Problem requirements » Only the lines of the data below from the one with "M1102,158L1118,250L958,278L942,186Z" through the one with "M165,354L182,374L93,448L67,402L97,377L112,398Z" are wanted. Repeat them exactly.

[Records shown]

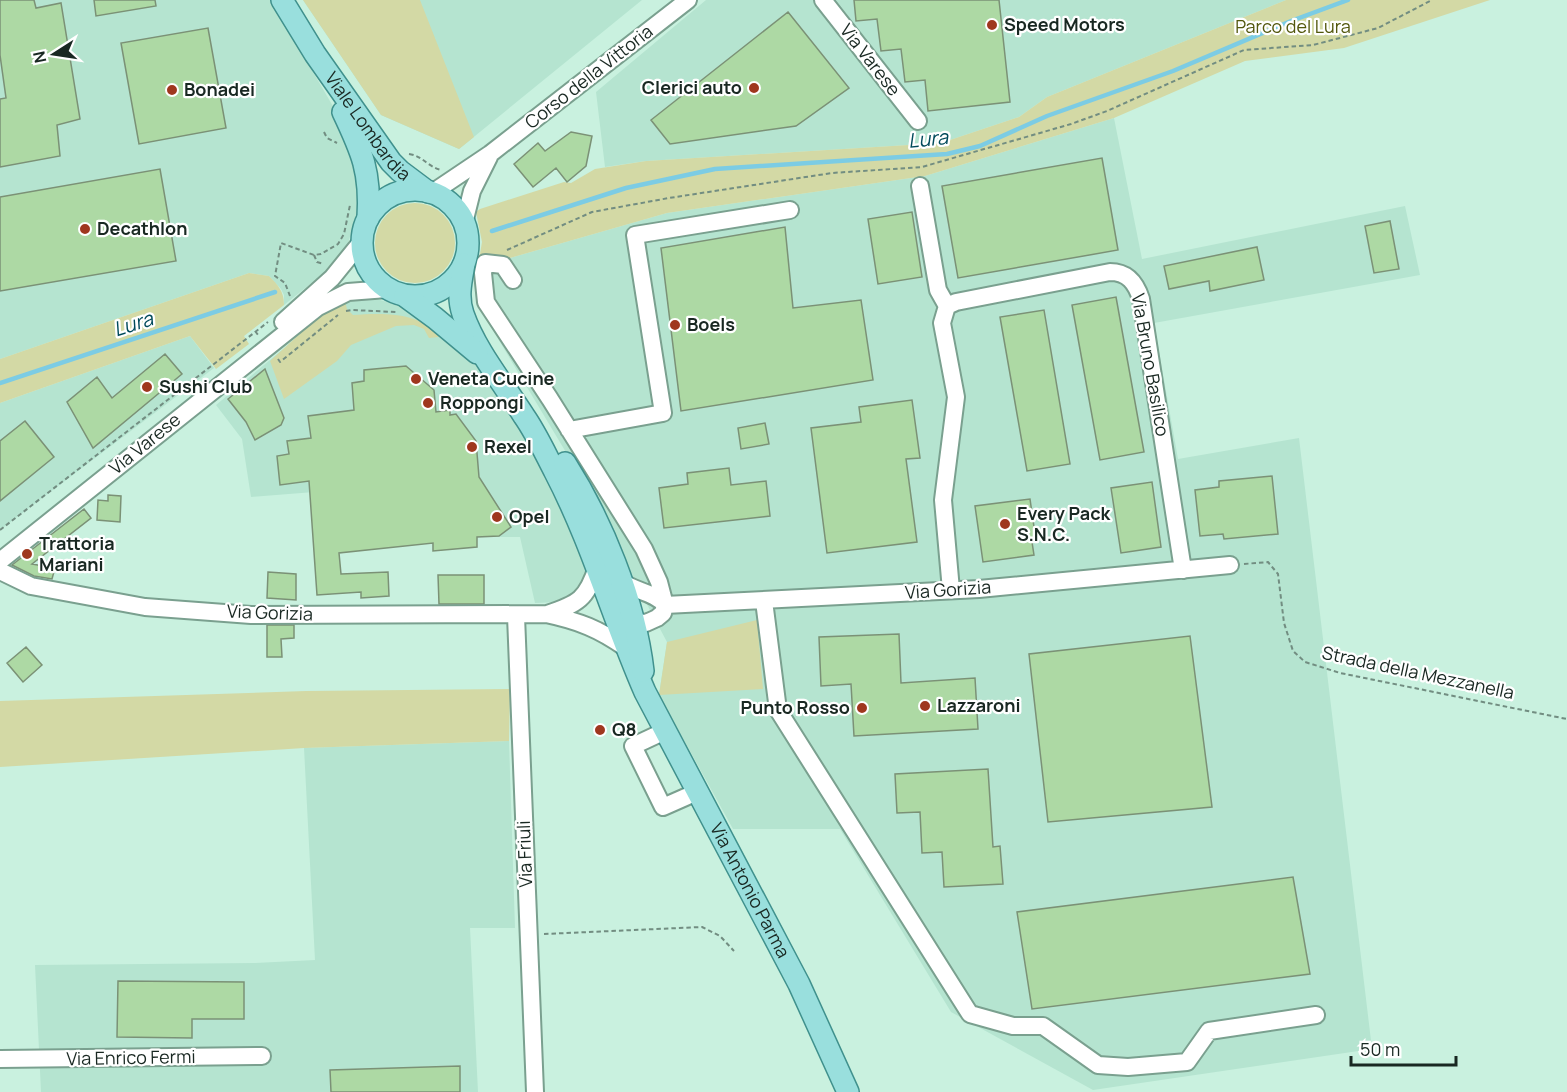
<svg xmlns="http://www.w3.org/2000/svg" width="1567" height="1092" viewBox="0 0 1567 1092" font-family="Manrope,sans-serif">
  <rect width="100%" height="100%" fill="#c9f1df"/>
  <path fill="#b5e4d0" d="M0,0H271L341,120L354,148L360,203L344,257L284,305V295L281,289L269,276L249,273L0,359Z
    M303,0H642L459,149L381,115Z
    M706,0H1286L1047,97L1019,117L941,143L646,161L605,167L596,92Z
    M1114,118L1142,259L1405,206L1420,275L1154,323L1178,459L1299,438L1372,1049L1093,1090L951,1012L840,829H733L659,695L667,642L567,454L479,307V260L510,258L667,213L925,176Z
    M369,297L416,310L440,328L482,370L549,470L587,562L586,581L573,596L561,602L535,603L520,537H477V547L433,551L432,543L359,551L352,489L251,497L242,439L216,405L288,345L325,311L345,301Z
    M190,336L214,368L0,530V403Z
    M509,741L515,928H470L478,1092H41L35,965L255,963L315,960L304,748Z"/>
  <path fill="#d3d9a5" d="M303,0H420L474,137L459,149L381,115Z
    M1286,0H1490L1344,48L1245,61L1114,118L925,176L667,213L510,258L479,260L482,242L476,212L480,209L564,182L571,183L595,169L646,161L941,143L1019,117L1047,97Z
    M375 243a40 40 0 1 1 80 0a40 40 0 1 1-80 0Z
    M249,273L269,276C278,285 284,291 284,305L244,336L249,344L216,369L190,336L0,403V359Z
    M345,301L347,309L353,315C381,313 421,311 439,337L429,338L424,329L414,325L396,326L351,345L337,361L284,399L270,361L325,311Z
    M757,620L763,689L659,695L667,642Z
    M510,689L509,741L304,748L0,767V701L306,691Z"/>
  <g fill="none" stroke-linecap="round" stroke-linejoin="round">
    <path stroke="#7ccce4" stroke-width="4.5" d="M492,231L626,188L715,169L947,154L980,146L1047,116L1173,71L1291,21L1348,0
      M0,383L275,292"/>
  </g>
  <path fill="#add9a4" stroke="#7b9176" stroke-width="1.5" d="M0,0H34L36,8L61,3L80,119L57,125L60,156L0,167V99L6,98L0,55Z
    M94,0H155L156,6L96,16Z
    M854,0H999L1010,102L928,111L925,80L905,82L901,49L881,51L877,19L856,21Z
    M788,12L849,88L796,126L670,144L651,120Z
    M208,28L226,128L139,144L121,43Z
    M571,132L592,136L586,166L567,182L556,168L533,187L514,164L538,143L545,151Z
    M1102,158L1118,250L958,278L942,186Z
    M160,169L176,261L0,291V197Z
    M912,212L922,277L878,284L868,219Z
    M1390,221L1399,269L1374,273L1365,226Z
    M785,227L793,308L861,300L873,380L681,411L661,248Z
    M1257,247L1264,280L1210,291L1209,281L1169,289L1164,266Z
    M1116,297L1144,452L1100,460L1072,305Z
    M1044,310L1070,464L1027,471L1000,317Z
    M165,354L182,374L93,448L67,402L97,377L112,398Z
    M406,366L434,390L436,412L450,410V415L456,414L476,441L479,477L511,527L499,536L477,537V547L433,551V543L339,553L341,574L388,572L389,596L361,598V592L317,595L309,481L280,485L277,456L289,454L287,441L311,438L308,416L354,410L352,383L364,381V370Z
    M265,369L284,418L281,425L255,440L246,422L228,399Z
    M912,400L920,458L906,459L917,542L827,553L811,428L861,422L859,407Z
    M25,421L54,457L0,501V441Z
    M765,423L769,444L741,449L738,428Z
    M729,468L731,485L766,481L770,516L664,528L659,488L688,484L687,473Z
    M1272,476L1278,534L1224,539L1223,534L1200,536L1195,490L1219,487V481Z
    M1152,482L1161,547L1121,553L1111,488Z
    M108,495L121,496L120,522L97,520L98,500L108,501Z
    M1030,499L1036,541L1032,542L1034,555L983,562L975,506Z
    M84,509L91,518L32,564L55,568L52,579L34,576L12,565Z
    M268,572L296,574V600L267,598Z
    M438,575H484V604H439Z
    M267,625H294V638L281,639L282,657H267Z
    M899,634L901,683L975,678L978,729L854,736L851,684L821,686L819,637Z
    M1190,636L1212,807L1048,822L1029,654Z
    M26,647L42,665L23,682L7,663Z
    M988,769L993,847L1000,846L1003,884L944,887L942,852L922,853L920,812L897,813L895,774Z
    M1293,877L1310,974L1032,1009L1017,912Z
    M118,981L244,982V1019H192V1038L117,1037Z
    M460,1066V1092H331L330,1070Z"/>
  <g fill="none" stroke-linecap="round" stroke-linejoin="round">
    <g stroke="#7aa08f" stroke-width="20">
      <path id="minor" d="M823,0L918,121
        M920,186L938,290L947,306
        M432,193L490,154L688,0
        M464,223L472,191L489,157
        M513,280L503,265L485,263L483,273L486,302L550,399L644,549L659,582L665,605L663,613L657,618L646,623L635,622L624,614
        M947,306L956,302L1110,272C1128,272 1136,283 1141,299L1183,570
        M947,306L942,323L956,397L943,500L951,590
        M283,322L332,278L362,241
        M569,430L663,413L635,235L790,210
        M0,561L318,307L348,292L387,289
        M0,571L31,586L145,607L251,615L546,614C579,621 599,629 626,648
        M620,580C633,592 654,591 665,605L979,589L1230,565
        M764,601L778,710L970,1014L1013,1026H1043L1098,1065L1128,1067L1187,1062L1209,1031L1316,1015
        M547,614C578,604 587,599 597,567L601,570
        M516,616L535,1092
        M665,731L633,746L663,807L697,792
        M0,1059L262,1056"/>
    </g>
    <g stroke="#40918d" stroke-width="24">
      <g id="major">
        <path id="s1" d="M282,0L315,54L391,162L400,171L428,192"/>
        <path d="M343,112C362,152 371,172 368,218"/>
        <circle cx="415" cy="243" r="53"/>
        <path id="s2" d="M464,264C461,281 457,297 463,314C476,351 503,383 524,416C536,433 545,453 555,472C592,543 613,619 645,692L799,984L848,1092"/>
        <path d="M405,296L435,318L477,353"/>
        <path d="M565,463C602,521 635,601 643,671"/>
      </g>
    </g>
    <path stroke="#728d81" stroke-width="2" stroke-dasharray="4.5 3" stroke-linecap="butt" d="M324,132L327,138L337,143
      M409,154C423,156 428,167 441,170
      M507,250L592,212L669,198L832,173L922,167L1071,124L1107,111L1244,50L1313,45L1378,28L1432,0
      M314,255L317,262L324,264
      M290,296L285,283L275,276L281,243L314,255L321,254L338,244L344,234L350,205
      M346,311L352,310L396,312
      M255,331L259,336
      M278,359L280,362L338,315
      M0,530L268,322
      M1244,564L1268,562L1278,574L1284,623L1293,651L1305,662L1340,673L1567,719
      M544,934L702,927L720,936L734,951"/>
    <use href="#minor" stroke="#fff" stroke-width="16"/>
    <use href="#major" stroke="#99dfdd" stroke-width="21"/>
  </g>
  <g fill="#9f371e" stroke="#fff" stroke-width="2">
    <circle cx="992" cy="25" r="6"/>
    <circle cx="754" cy="88" r="6"/>
    <circle cx="172" cy="90" r="6"/>
    <circle cx="85" cy="229" r="6"/>
    <circle cx="675" cy="325" r="6"/>
    <circle cx="416" cy="379" r="6"/>
    <circle cx="147" cy="387" r="6"/>
    <circle cx="428" cy="403" r="6"/>
    <circle cx="472" cy="447" r="6"/>
    <circle cx="497" cy="517" r="6"/>
    <circle cx="1005" cy="524" r="6"/>
    <circle cx="27" cy="554" r="6"/>
    <circle cx="925" cy="706" r="6"/>
    <circle cx="862" cy="708" r="6"/>
    <circle cx="600" cy="730" r="6"/>
  </g>
  <g text-anchor="middle" stroke-width="4.5" stroke-linejoin="round" paint-order="stroke">
    <g font-size="18" font-weight="bold" fill="#192822" stroke="#fff" text-anchor="start">
      <text x="1004" y="31">Speed Motors</text>
      <text x="742" y="94" text-anchor="end">Clerici auto</text>
      <text x="184" y="96">Bonadei</text>
      <text x="97" y="235">Decathlon</text>
      <text x="687" y="331">Boels</text>
      <text x="428" y="385">Veneta Cucine</text>
      <text x="159" y="393">Sushi Club</text>
      <text x="440" y="409">Roppongi</text>
      <text x="484" y="453">Rexel</text>
      <text x="1017" y="520">Every Pack<tspan x="1017" dy="21">S.N.C.</tspan></text>
      <text x="509" y="523">Opel</text>
      <text x="39" y="550">Trattoria<tspan x="39" dy="21">Mariani</tspan></text>
      <text x="937" y="712">Lazzaroni</text>
      <text x="850" y="714" text-anchor="end">Punto Rosso</text>
      <text x="612" y="736">Q8</text>
    </g>
    <g font-size="18" fill="#52570c" stroke="#fff">
      <text x="1293" y="33">Parco del Lura</text>
    </g>
    <g font-size="18" fill="#192822" stroke="#fff">
      <text transform="translate(870 60) rotate(52)" y="6">Via Varese</text>
      <text transform="translate(589 77) rotate(-38)" y="6">Corso della Vittoria</text>
      <text dy="6" stroke="none"><textPath href="#s1" startOffset="153">Viale Lombardia</textPath></text>
      <text transform="translate(1150 365) rotate(80)" y="6">Via Bruno Basilico</text>
      <text transform="translate(145 444) rotate(-39)" y="6">Via Varese</text>
      <text transform="translate(948 590) rotate(-4)" y="6">Via Gorizia</text>
      <text transform="translate(270 613) rotate(2)" y="6">Via Gorizia</text>
      <text transform="translate(1418 673) rotate(12)" y="6">Strada della Mezzanella</text>
      <text transform="translate(525 854) rotate(-92)" y="6">Via Friuli</text>
      <text dy="6" stroke="none"><textPath href="#s2" startOffset="696">Via Antonio Parma</textPath></text>
      <text transform="translate(131 1058) rotate(-1)" y="6">Via Enrico Fermi</text>
    </g>
    <g font-size="20" font-style="italic" fill="#004a5b" stroke="#fff">
      <text transform="translate(928 139) rotate(-6)" y="7">Lura</text>
      <text transform="translate(133 324) rotate(-18)" y="7">Lura</text>
    </g>
  </g>
  <g transform="translate(54 54) rotate(258)" stroke="#ffffff" stroke-width="4.5" paint-order="stroke">
  <path d="M0-4.5L10 22L0 15L-10 22Z" fill="#192822"/>
  <text y="-9" font-size="16" font-weight="bold" text-anchor="middle" fill="#192822">N</text>
  </g>
  <path d="M1351 1056v9h105v-9" fill="none" stroke="#192822" stroke-width="3"/>
  <text x="1360" y="1056" font-size="18" fill="#192822" stroke="#ffffff" stroke-width="4.5" paint-order="stroke">50 m</text>
</svg>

[/Records shown]

Written solution »
    M1102,158L1118,250L958,278L942,186Z
    M160,169L176,261L0,291V197Z
    M912,212L922,277L878,284L868,219Z
    M1390,221L1399,269L1374,273L1365,226Z
    M785,227L793,308L861,300L873,380L681,411L661,248Z
    M1257,247L1264,280L1210,291L1209,281L1169,289L1164,266Z
    M1116,297L1144,452L1100,460L1072,305Z
    M1044,310L1070,464L1027,471L1000,317Z
    M165,354L182,374L93,448L67,402L97,377L112,398Z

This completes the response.